# [Task directions]
Filter the listing below down to the lines holding the word "setnewrepo", and copy those lines.

# [Records supplied]
***
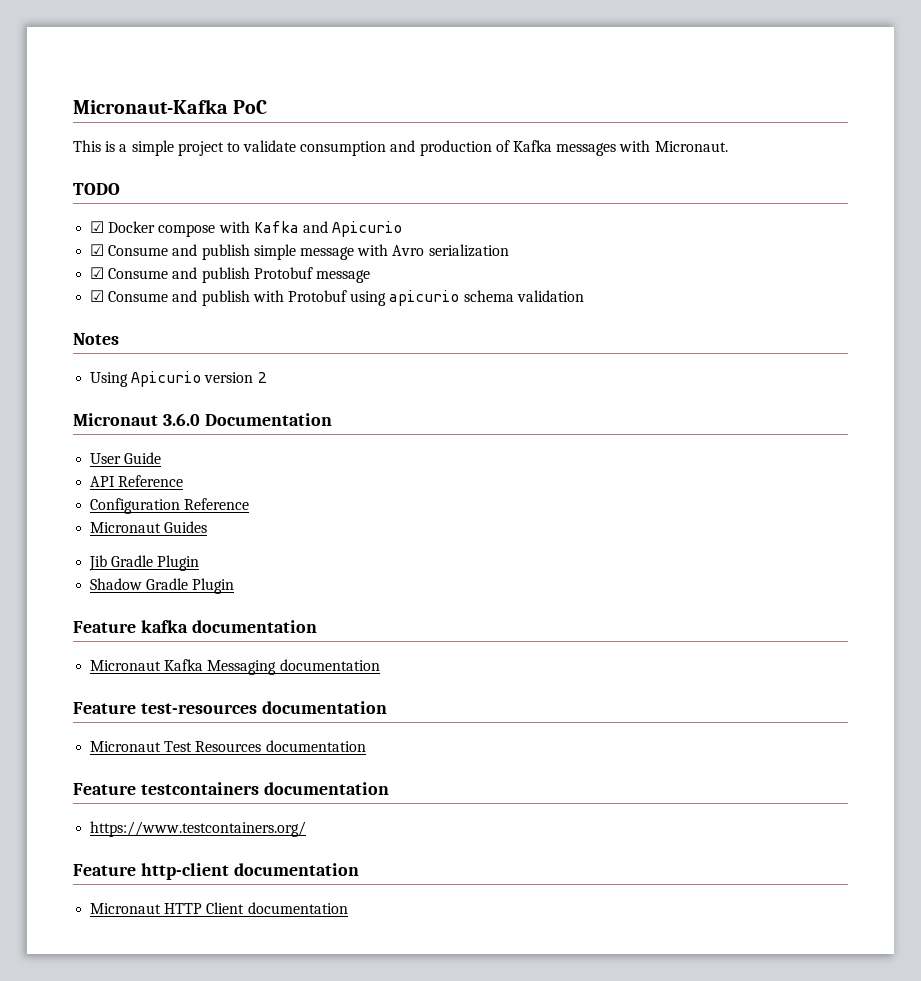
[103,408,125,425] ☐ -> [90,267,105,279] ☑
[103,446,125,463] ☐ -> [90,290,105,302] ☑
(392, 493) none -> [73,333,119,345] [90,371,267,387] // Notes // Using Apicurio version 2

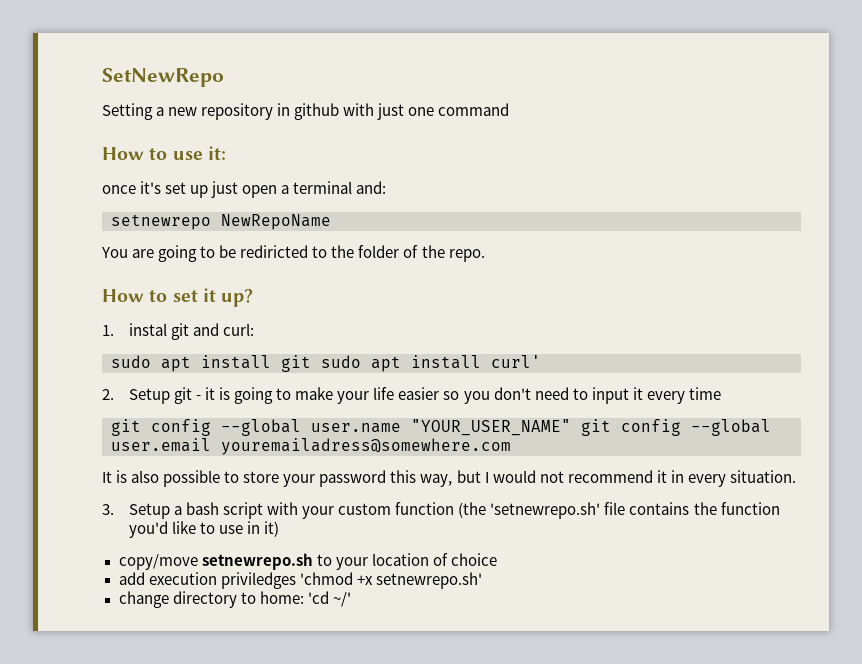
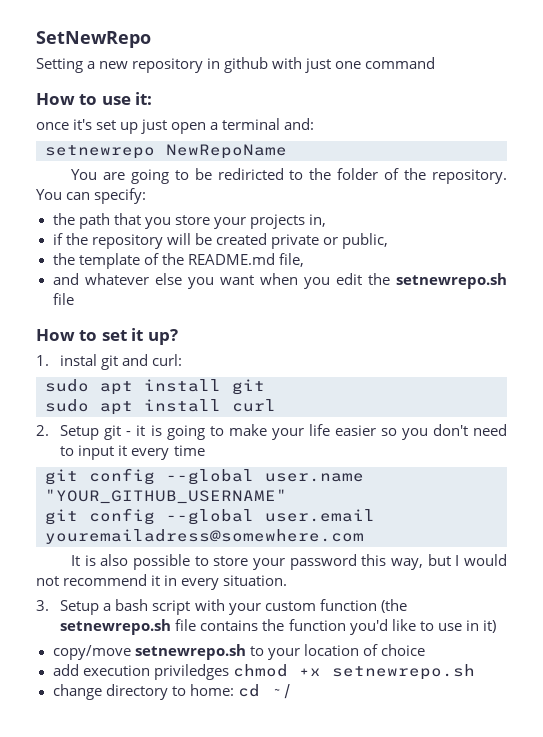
[448,249,485,262] repo. -> [431,169,507,184] [36,188,147,204] [52,213,326,229] [52,233,388,249] [52,253,304,269] [52,273,507,289] [52,293,74,305] repository. You can specify: // the path that you store your projects in, // if the repository will be created private or public, // the template of the README.md file, // and whatever else you want when you edit the setnewrepo.sh file
[321,355,541,372] sudo apt install curl' -> [45,399,276,415] // sudo apt install curl
[411,419,571,436] "YOUR_USER_NAME" -> [45,489,287,504] "YOUR_GITHUB_USERNAME" //
[490,502,601,519] 'setnewrepo.sh' -> [60,619,172,635] setnewrepo.sh
[299,572,482,589] 'chmod +x setnewrepo.sh' -> [232,664,475,680] chmod +x setnewrepo.sh
[307,591,351,607] 'cd ~/' -> [237,684,293,699] cd ~/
***
# [Written solution]
[448,249,485,262] repo. -> [431,169,507,184] [36,188,147,204] [52,213,326,229] [52,233,388,249] [52,253,304,269] [52,273,507,289] [52,293,74,305] repository. You can specify: // the path that you store your projects in, // if the repository will be created private or public, // the template of the README.md file, // and whatever else you want when you edit the setnewrepo.sh file
[490,502,601,519] 'setnewrepo.sh' -> [60,619,172,635] setnewrepo.sh
[299,572,482,589] 'chmod +x setnewrepo.sh' -> [232,664,475,680] chmod +x setnewrepo.sh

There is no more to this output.